• [Work order]: Write out each entry again. Keep every word exactly as it is.

• [Dataset excerpts]:
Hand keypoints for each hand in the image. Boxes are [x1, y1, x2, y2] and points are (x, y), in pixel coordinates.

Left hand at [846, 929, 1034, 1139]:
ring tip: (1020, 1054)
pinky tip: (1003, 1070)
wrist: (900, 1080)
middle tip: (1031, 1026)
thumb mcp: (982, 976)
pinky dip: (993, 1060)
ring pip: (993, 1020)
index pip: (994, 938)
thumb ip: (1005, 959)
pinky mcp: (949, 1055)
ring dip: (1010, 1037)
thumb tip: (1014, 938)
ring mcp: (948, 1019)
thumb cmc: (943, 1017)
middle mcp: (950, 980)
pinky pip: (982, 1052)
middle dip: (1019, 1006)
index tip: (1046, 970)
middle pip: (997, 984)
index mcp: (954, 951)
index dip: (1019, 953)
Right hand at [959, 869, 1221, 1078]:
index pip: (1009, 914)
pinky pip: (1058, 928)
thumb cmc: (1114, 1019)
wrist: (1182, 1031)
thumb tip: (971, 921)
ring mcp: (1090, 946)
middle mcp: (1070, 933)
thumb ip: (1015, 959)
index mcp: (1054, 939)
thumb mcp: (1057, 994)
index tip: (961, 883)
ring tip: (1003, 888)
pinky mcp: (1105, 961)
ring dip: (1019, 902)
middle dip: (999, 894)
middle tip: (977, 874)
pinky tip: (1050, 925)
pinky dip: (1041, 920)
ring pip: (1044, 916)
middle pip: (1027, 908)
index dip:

• [Result of the exercise]:
Hand keypoints for each hand in the image. Boxes are [x1, y1, x2, y2] and points are (x, y), in pixel coordinates.

Left hand at [846, 929, 1034, 1139]:
ring tip: (1020, 1054)
pinky tip: (1003, 1070)
wrist: (900, 1080)
middle tip: (1031, 1026)
thumb mcp: (982, 976)
pinky dip: (993, 1060)
ring pip: (993, 1020)
index pip: (994, 938)
thumb ip: (1005, 959)
pinky mcp: (949, 1055)
ring dip: (1010, 1037)
thumb tip: (1014, 938)
ring mcp: (948, 1019)
thumb cmc: (943, 1017)
middle mcp: (950, 980)
pinky pip: (982, 1052)
middle dip: (1019, 1006)
index tip: (1046, 970)
middle pip: (997, 984)
index mcp: (954, 951)
index dip: (1019, 953)
Right hand at [959, 869, 1221, 1078]:
index pip: (1009, 914)
pinky pip: (1058, 928)
thumb cmc: (1114, 1019)
wrist: (1182, 1031)
thumb tip: (971, 921)
ring mcp: (1090, 946)
middle mcp: (1070, 933)
thumb ip: (1015, 959)
index mcp: (1054, 939)
thumb mcp: (1057, 994)
index tip: (961, 883)
ring tip: (1003, 888)
pinky mcp: (1105, 961)
ring dip: (1019, 902)
middle dip: (999, 894)
middle tip: (977, 874)
pinky tip: (1050, 925)
pinky dip: (1041, 920)
ring pip: (1044, 916)
middle pip: (1027, 908)
index dip:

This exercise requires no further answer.